Then we must decide how often a command is appended to the file. Setting always is the more durable because every command is saved. It’s also slow, which often negates the reason people have for using Redis. By default, everysec is enabled, which saves up and writes commands only once a second. This is a decent trade-off because it’s fast enough, and worst case you’ll lose only the last one second of data. Finally, no is an option, which just lets the OS handle flushing. It can be fairly infrequent, and you’re often better off skipping the append-only file altogether rather than choosing it.

 # appendfsync always
 appendfsync everysec
 # appendfsync no

Append-only has more detailed parameters, which may be worth reading about in the config file when you need to respond to specific production issues.

Security

Although Redis is not natively built to be a fully secure server, you may run across the requirepass setting and AUTH command in the Redis documentation. These can be safely ignored because they are merely a scheme for setting a plaintext password. Because a client can try nearly 100,000 passwords a second, it’s almost a moot point, beyond the fact that plaintext passwords are inherently unsafe anyway. If you want Redis security, you’re better off with a good firewall and SSH security.

Interestingly, Redis provides command-level security through obscurity, by allowing you to hide or suppress commands. Adding this to your config will rename the FLUSHALL command (remove all keys from the system) into some hard-to-guess value like c283d93ac9528f986023793b411e4ba2:

 rename-command FLUSHALL c283d93ac9528f986023793b411e4ba2

If you attempt to execute FLUSHALL against this server, you’ll be hit with an error. The secret command works instead.

 redis 127.0.0.1:6379> FLUSHALL
 (error) ERR unknown command 'FLUSHALL'
 redis 127.0.0.1:6379> c283d93ac9528f986023793b411e4ba2
 OK

Or better yet, we can disable the command entirely by setting it to a blank string in the configuration.

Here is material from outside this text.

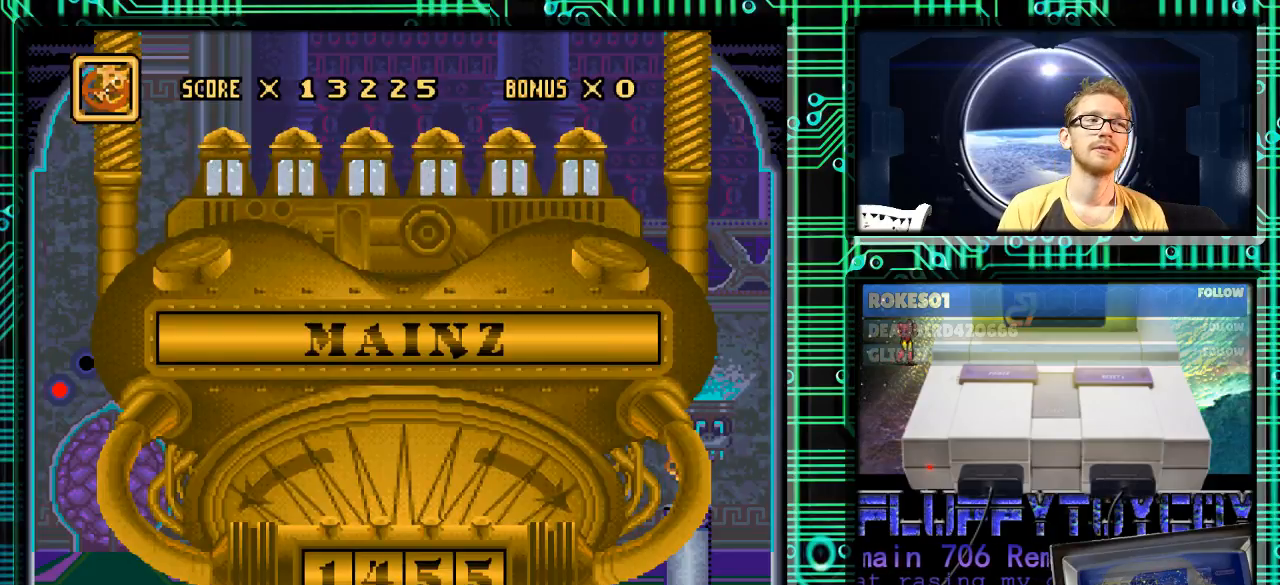
{"buttons": [], "events": []}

 rename-command FLUSHALL ""

You can set any number of commands to a blank string, allowing you a modicum of customization over your command environment.

Tweaking Parameters

There are several more advanced settings for speeding up slow query logs, encoding details, making latency tweaks, and importing external config files. Keep in mind, though, if you run across some documentation about Redis virtual memory, simply ignore it, as that feature was removed in version 2.6.

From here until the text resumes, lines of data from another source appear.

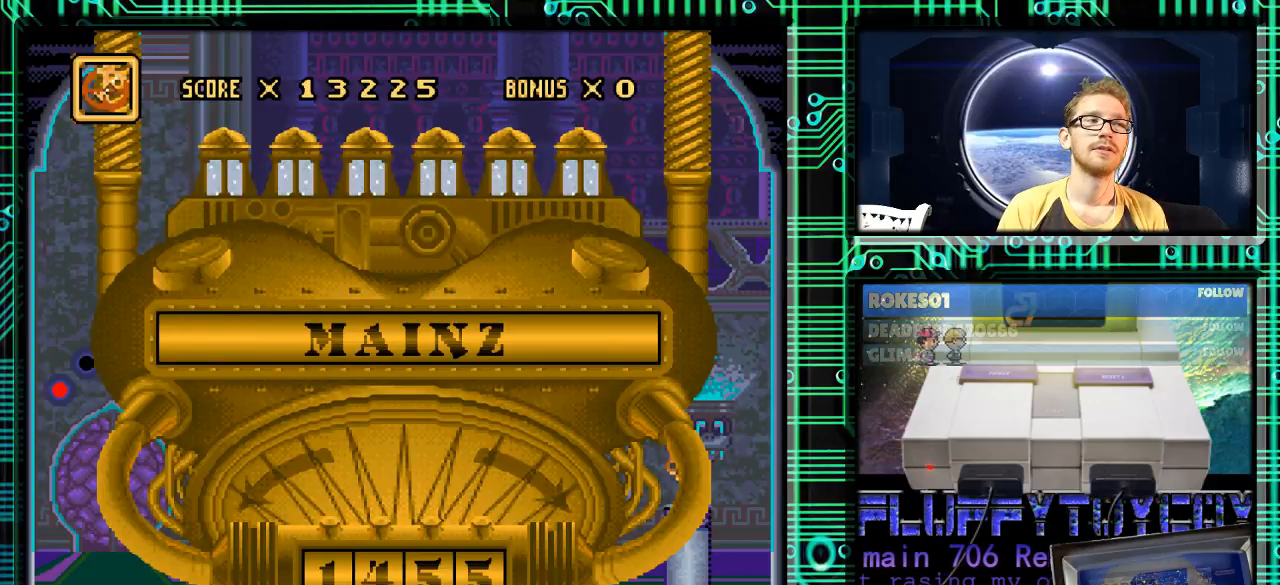
{"buttons": [], "events": []}
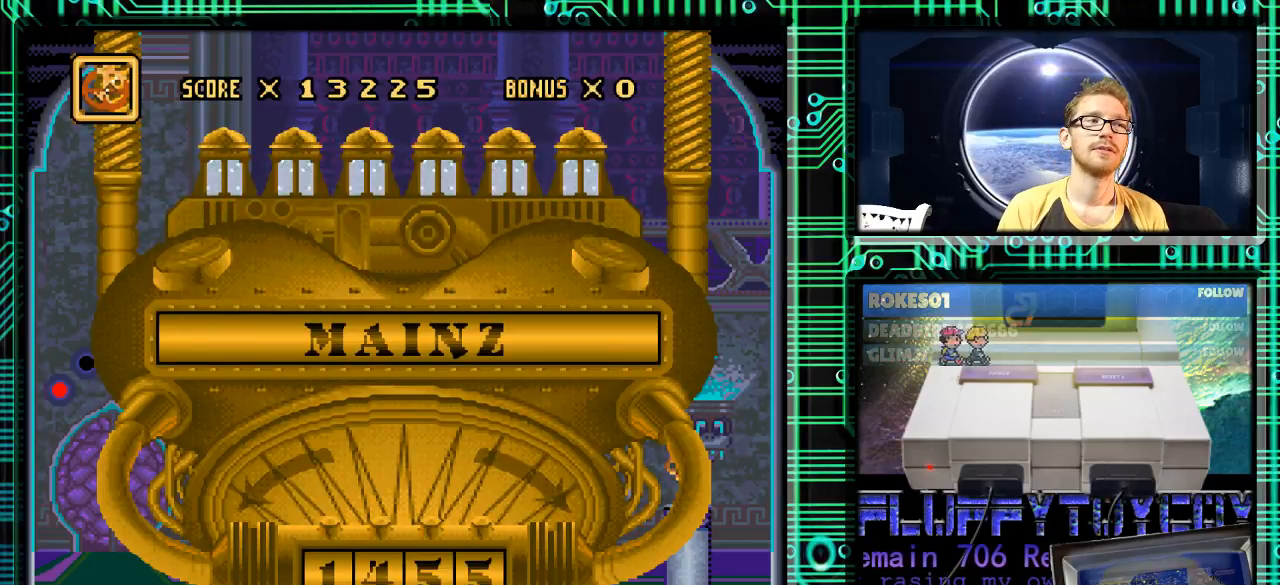
{"buttons": [], "events": [[200, "DPAD_UP", "down"], [267, "DPAD_UP", "up"]]}
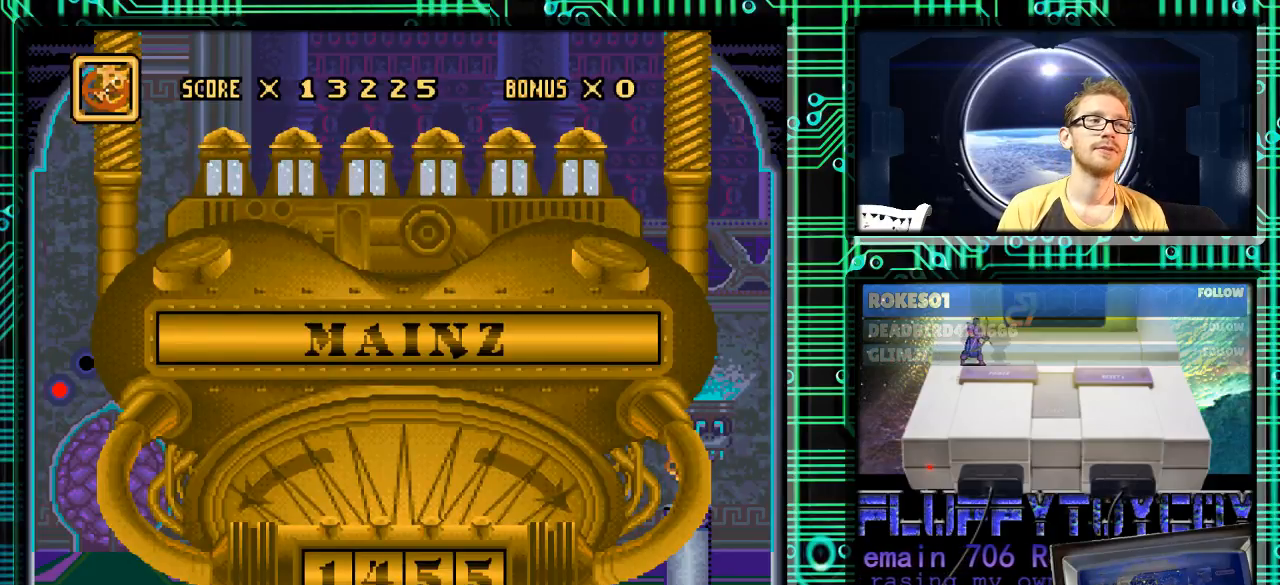
{"buttons": [], "events": []}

To aid in testing your server configuration, Redis provides an excellent benchmarking tool. It connects locally to port 6379 by default and issues 10,000 requests using 50 parallel clients. We can execute 100,000 requests with the -n argument.

 $ ​​redis-benchmark​​ ​​-n​​ ​​100000
 ====== PING (inline) ======
  100000 requests completed in 0.89 seconds
  50 parallel clients
  3 bytes payload
  keep alive: 1
 99.91% <= 1 milliseconds
 100.00% <= 1 milliseconds
 32808.40 requests per second
 ...

Other commands are tested as well, such as SADD and LRANGE, with the more complex commands generally taking more time.

Master-Slave Replication

As with other NoSQL databases we’ve seen (such as MongoDB and Neo4j), Redis supports master-slave replication. One server is the master by default if you don’t set it as a slave of anything. Data will be replicated to any number of slave servers.

Making slave servers is easy. We first need a copy of our redis.conf file.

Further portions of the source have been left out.